Ok, so this is a post about me, even though I'm talking about what other people do, I guess at the end of the day it us as individuals that control how we feel.

I have ministry friends on Facebook and Twitter, this is mostly good.  I see what they're thinking, feeling, doing, seeing God do, struggling with etc.  However... sometimes its not a good thing.  For me at least anyway.  Some times all i see is awesomeness.  Their ministry is just awesome.  The most awesome things are happening... thanks to God and on and on it goes in and almost endless assault on my twitter and facebook feeds.  Now this is not bad.  It's good that things are going well, but there seems to be something about it that just makes me feel sad.  How come everything I do isn't awesome?  How come sometimes I think hard, work hard, pray hard and God doesn't seem to do anything awesome or out of the ordinary?  Do i need to pray more perhaps?  Or get a better outlook on life?  Why are you God's special instrument of awesomness and I am his instrument of sort of normal sometimes great, sometimes awesome,  but mostly normal, averageness?

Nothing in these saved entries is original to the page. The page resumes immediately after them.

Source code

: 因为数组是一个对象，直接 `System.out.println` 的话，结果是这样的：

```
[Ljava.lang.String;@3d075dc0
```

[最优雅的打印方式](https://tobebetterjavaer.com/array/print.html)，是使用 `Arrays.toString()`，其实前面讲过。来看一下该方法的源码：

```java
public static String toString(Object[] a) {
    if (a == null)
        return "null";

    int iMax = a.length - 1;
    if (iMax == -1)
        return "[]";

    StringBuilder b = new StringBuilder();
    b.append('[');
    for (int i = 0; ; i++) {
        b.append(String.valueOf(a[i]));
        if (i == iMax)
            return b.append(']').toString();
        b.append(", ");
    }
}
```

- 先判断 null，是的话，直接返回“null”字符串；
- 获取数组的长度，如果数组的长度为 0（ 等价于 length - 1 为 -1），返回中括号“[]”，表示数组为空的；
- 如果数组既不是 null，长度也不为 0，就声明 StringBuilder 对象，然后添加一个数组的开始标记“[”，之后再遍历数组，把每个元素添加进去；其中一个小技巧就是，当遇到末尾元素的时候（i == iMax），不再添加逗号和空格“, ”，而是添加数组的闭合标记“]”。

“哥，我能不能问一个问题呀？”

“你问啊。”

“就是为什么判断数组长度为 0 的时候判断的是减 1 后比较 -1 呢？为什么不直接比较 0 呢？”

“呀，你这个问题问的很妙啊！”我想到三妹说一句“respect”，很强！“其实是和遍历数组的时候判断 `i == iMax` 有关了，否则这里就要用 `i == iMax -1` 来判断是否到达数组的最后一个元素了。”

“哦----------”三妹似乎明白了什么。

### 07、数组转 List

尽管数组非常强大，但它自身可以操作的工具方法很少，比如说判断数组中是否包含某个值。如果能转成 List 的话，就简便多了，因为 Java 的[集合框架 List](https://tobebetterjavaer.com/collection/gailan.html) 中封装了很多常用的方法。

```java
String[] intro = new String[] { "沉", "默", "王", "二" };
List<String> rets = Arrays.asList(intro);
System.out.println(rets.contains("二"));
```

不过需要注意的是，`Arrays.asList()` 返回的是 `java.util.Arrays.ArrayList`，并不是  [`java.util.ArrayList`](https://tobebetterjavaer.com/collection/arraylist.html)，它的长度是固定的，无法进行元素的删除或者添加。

I guess my point is that not everything we think is encouraging is actually encouraging.  'Success' is encouraging but so is joyfully slogging it out when God is doing nothing particularly 'awesome'.  If you're prone to constantly posting how awesome you are.  Or how awesome your ministry is then maybe you need to temper it with some reality?  Tell me about the time something mega un-awesome happened and ask me to pray for you!  Alternatively, if you find yourself reacting to the constant barrage of awesomeness like me, then like me, perhaps you need to turn your jealous reaction to praise of God for what he's doing.